[Saved data entries]
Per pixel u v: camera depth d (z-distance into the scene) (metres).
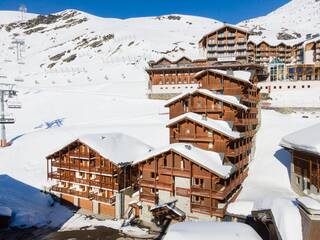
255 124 50.25
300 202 14.75
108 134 43.72
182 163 33.16
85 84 105.69
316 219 13.54
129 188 38.53
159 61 82.44
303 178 33.81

ABOUT THIS EXERCISE: Set down every record exactly as written, but drop the pictures.

ANSWER FOR THE TASK:
Per pixel u v: camera depth d (z-distance into the scene) (metres).
255 124 50.25
300 202 14.75
108 134 43.72
182 163 33.16
85 84 105.69
316 219 13.54
129 188 38.53
159 61 82.44
303 178 33.81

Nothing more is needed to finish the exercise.